Step-by-step explanation:
The subject of this question is the phenomenon of refraction, which falls under the category of Physics. The student is in High School and needs to understand how the angle of refraction is calculated when a beam of light passes from one medium to another with different indices of refraction.

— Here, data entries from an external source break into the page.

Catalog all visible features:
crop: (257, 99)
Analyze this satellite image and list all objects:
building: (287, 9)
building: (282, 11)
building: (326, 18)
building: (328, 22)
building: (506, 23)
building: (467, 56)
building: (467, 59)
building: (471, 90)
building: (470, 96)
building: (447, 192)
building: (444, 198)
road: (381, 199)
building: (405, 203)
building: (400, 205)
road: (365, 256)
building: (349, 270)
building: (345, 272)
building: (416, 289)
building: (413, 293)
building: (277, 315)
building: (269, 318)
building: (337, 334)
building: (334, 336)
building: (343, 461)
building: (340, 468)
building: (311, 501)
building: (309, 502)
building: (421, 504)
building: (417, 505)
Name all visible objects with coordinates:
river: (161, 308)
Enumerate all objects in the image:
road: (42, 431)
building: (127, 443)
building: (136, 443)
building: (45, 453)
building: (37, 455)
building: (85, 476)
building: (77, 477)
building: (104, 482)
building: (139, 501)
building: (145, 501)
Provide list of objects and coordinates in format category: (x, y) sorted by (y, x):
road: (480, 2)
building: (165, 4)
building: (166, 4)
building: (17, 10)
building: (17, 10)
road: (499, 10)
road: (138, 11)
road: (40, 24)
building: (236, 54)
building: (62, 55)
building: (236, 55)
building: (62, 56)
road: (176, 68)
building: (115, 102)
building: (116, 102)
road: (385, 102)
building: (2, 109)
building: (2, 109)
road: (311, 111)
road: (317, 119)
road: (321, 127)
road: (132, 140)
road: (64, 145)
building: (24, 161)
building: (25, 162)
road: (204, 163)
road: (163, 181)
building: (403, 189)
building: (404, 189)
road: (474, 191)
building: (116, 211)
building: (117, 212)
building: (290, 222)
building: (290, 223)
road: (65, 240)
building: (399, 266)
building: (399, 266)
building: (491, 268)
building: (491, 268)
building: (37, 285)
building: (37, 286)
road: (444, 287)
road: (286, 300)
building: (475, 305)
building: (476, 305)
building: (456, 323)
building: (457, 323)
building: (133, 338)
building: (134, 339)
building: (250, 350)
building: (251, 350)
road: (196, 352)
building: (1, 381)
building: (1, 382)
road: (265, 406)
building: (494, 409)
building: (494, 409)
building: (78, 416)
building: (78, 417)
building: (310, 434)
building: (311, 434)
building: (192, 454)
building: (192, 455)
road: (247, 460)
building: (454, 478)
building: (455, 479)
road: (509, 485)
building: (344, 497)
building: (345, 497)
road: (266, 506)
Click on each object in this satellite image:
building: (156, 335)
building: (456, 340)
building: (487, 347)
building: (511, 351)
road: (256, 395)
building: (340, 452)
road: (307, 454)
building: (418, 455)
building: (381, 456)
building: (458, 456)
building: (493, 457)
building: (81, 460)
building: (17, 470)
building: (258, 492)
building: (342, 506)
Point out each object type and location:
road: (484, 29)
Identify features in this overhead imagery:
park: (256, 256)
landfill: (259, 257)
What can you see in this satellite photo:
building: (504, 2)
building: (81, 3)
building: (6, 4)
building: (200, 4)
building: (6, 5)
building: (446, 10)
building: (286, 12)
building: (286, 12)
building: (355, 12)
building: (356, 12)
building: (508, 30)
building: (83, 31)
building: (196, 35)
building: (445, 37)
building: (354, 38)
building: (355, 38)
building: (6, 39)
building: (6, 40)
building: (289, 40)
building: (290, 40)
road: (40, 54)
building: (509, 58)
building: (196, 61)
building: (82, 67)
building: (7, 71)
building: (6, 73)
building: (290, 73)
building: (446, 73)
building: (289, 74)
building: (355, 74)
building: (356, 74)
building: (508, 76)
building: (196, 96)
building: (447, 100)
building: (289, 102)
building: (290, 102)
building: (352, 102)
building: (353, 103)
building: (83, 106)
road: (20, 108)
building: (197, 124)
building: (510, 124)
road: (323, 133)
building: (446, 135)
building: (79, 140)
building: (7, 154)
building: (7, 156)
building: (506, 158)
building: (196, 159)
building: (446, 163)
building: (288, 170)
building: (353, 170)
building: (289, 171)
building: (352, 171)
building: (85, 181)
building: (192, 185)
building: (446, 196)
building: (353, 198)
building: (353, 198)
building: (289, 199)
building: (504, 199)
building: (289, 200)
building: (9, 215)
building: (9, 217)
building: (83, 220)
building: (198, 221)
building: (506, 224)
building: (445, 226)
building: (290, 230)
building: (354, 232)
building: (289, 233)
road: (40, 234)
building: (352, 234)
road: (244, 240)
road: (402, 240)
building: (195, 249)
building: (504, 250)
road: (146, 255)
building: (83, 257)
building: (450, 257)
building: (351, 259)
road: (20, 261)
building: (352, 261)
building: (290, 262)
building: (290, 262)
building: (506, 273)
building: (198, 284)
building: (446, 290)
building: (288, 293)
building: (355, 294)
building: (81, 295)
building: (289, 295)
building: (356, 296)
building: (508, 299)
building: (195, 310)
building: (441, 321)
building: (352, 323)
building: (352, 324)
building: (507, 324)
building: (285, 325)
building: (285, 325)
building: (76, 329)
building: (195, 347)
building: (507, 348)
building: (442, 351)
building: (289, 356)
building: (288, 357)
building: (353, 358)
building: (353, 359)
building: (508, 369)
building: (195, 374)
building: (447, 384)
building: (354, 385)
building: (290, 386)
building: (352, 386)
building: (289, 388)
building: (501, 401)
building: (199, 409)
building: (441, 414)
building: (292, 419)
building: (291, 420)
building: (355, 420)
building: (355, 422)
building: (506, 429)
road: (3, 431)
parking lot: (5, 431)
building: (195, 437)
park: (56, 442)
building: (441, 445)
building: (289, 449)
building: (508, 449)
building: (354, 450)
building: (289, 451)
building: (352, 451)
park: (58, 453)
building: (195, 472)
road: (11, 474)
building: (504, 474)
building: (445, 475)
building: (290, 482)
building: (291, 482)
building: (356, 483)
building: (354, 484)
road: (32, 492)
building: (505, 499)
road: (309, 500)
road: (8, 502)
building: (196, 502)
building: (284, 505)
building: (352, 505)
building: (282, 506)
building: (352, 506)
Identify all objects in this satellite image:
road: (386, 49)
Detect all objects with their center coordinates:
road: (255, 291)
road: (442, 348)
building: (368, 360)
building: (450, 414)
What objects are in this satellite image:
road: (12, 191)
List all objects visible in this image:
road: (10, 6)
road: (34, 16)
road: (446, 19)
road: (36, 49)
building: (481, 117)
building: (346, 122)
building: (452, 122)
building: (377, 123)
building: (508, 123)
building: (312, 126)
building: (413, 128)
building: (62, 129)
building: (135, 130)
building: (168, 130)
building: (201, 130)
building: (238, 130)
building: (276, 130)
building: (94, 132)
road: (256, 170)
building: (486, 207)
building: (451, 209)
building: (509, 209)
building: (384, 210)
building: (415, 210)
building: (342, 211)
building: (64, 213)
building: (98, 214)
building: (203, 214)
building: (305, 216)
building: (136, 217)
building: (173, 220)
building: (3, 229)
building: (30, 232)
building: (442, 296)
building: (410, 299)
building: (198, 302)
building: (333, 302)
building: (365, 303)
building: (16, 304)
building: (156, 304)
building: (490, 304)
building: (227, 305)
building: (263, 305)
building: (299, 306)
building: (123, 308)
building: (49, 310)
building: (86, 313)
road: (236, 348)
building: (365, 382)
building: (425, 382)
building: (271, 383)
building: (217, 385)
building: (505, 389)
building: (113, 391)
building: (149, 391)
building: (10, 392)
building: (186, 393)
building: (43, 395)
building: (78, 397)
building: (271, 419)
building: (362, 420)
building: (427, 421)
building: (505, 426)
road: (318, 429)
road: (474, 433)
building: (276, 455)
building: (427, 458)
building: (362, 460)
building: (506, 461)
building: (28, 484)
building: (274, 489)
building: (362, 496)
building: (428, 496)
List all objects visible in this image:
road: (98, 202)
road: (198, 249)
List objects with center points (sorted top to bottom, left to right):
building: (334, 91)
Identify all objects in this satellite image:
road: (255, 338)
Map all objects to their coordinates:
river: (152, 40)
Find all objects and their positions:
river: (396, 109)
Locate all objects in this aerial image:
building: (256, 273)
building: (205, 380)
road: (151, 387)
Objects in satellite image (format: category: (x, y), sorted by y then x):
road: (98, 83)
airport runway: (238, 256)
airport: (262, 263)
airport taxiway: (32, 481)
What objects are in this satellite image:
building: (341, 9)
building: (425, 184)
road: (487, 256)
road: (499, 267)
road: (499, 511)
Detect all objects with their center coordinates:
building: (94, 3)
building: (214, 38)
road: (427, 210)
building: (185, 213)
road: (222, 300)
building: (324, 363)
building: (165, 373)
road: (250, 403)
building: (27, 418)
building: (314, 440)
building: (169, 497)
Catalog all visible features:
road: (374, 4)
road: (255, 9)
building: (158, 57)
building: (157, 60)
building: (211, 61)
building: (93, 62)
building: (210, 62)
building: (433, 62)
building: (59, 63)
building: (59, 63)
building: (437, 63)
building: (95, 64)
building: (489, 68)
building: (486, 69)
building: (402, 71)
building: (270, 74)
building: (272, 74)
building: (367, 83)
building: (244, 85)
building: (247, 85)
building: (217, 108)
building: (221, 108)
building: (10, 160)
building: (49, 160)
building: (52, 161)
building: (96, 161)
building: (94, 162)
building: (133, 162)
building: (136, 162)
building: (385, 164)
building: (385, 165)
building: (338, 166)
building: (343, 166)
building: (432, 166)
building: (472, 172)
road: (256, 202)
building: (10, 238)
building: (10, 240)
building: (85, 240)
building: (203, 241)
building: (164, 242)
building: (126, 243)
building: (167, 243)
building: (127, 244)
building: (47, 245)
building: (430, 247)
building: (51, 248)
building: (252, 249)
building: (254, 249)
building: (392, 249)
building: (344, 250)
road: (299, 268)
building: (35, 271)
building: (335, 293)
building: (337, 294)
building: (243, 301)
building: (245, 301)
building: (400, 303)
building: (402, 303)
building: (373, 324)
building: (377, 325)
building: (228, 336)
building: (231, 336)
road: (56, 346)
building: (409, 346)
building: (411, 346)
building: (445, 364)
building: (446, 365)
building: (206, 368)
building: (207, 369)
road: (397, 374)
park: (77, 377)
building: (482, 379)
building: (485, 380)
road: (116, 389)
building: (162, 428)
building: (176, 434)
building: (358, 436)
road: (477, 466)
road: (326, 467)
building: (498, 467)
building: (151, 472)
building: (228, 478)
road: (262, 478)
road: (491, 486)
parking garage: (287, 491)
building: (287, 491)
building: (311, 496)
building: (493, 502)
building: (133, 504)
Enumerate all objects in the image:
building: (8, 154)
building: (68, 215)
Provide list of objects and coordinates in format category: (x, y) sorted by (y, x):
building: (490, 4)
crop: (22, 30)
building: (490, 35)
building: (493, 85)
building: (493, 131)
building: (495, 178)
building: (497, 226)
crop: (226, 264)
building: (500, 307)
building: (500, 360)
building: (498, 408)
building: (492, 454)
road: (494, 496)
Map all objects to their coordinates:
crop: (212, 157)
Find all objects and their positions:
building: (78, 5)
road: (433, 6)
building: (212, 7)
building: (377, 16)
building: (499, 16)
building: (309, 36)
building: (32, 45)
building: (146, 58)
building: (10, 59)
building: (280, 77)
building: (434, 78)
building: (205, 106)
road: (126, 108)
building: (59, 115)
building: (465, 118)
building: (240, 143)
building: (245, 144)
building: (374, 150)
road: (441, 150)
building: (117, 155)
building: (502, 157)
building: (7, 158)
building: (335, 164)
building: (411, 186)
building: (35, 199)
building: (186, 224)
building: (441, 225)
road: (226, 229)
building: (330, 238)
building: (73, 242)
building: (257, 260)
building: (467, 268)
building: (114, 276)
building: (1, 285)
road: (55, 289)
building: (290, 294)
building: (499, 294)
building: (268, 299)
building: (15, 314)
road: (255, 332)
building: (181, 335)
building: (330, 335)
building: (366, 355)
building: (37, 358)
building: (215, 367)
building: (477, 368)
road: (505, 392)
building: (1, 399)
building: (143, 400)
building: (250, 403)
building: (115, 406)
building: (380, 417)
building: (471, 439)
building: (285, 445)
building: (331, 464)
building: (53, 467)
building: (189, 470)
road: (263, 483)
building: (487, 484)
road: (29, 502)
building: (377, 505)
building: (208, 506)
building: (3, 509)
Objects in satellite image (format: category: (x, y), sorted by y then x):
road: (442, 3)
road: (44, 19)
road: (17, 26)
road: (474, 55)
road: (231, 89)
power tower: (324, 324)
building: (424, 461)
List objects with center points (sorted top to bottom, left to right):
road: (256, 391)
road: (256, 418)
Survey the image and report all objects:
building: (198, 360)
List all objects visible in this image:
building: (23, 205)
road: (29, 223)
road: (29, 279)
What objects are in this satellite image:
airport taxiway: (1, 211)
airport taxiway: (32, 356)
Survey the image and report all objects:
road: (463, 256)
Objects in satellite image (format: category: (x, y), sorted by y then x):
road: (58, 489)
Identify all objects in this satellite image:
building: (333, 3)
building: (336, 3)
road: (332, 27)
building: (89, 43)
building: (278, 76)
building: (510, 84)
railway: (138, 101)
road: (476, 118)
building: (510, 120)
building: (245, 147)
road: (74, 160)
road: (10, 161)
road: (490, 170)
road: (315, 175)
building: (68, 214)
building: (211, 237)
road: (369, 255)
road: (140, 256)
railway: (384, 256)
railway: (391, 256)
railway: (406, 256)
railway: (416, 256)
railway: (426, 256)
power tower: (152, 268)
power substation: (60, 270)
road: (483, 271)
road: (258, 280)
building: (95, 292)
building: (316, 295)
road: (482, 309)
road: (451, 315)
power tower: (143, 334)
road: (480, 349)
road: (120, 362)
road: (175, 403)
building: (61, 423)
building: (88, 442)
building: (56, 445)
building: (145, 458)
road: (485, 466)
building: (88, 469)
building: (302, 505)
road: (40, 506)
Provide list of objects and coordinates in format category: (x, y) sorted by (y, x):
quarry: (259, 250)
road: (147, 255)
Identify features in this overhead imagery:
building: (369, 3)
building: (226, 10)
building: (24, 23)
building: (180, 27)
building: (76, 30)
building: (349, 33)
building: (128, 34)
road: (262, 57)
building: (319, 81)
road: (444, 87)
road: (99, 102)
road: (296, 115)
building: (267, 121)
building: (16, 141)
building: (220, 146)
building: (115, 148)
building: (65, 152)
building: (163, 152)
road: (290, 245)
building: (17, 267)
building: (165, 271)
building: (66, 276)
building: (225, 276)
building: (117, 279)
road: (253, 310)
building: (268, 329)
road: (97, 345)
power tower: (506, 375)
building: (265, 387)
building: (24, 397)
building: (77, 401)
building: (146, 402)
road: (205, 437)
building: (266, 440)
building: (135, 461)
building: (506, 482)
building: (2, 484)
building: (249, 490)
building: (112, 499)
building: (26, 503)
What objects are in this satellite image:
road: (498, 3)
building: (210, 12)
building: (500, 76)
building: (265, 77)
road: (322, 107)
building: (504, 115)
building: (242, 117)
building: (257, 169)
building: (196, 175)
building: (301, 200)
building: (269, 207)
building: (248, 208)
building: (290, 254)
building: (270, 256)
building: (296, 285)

When light goes from a less dense medium (like air) to a denser medium (like glass) at an incident angle, the beam of light bends towards the normal, a line perpendicular to the surface at the point of incidence. We can calculate the angle of refraction using Snell's Law, which states that n1 * sin(θ1) = n2 * sin(θ2), where n1 and n2 are the indices of refraction for the first and second mediums, and θ1 and θ2 are the angles of incidence and refraction respectively.
Given the index of refraction of air (approximately 1.00) and the index of refraction of glass (1.80), along with the angle of incidence (30.0 degrees), we have: 1.00 * sin(30.0) = 1.80 * sin(θ2). Solving for θ2 (the angle of refraction), we obtain an angle of refraction of approximately 16.1 degrees, which corresponds to option C.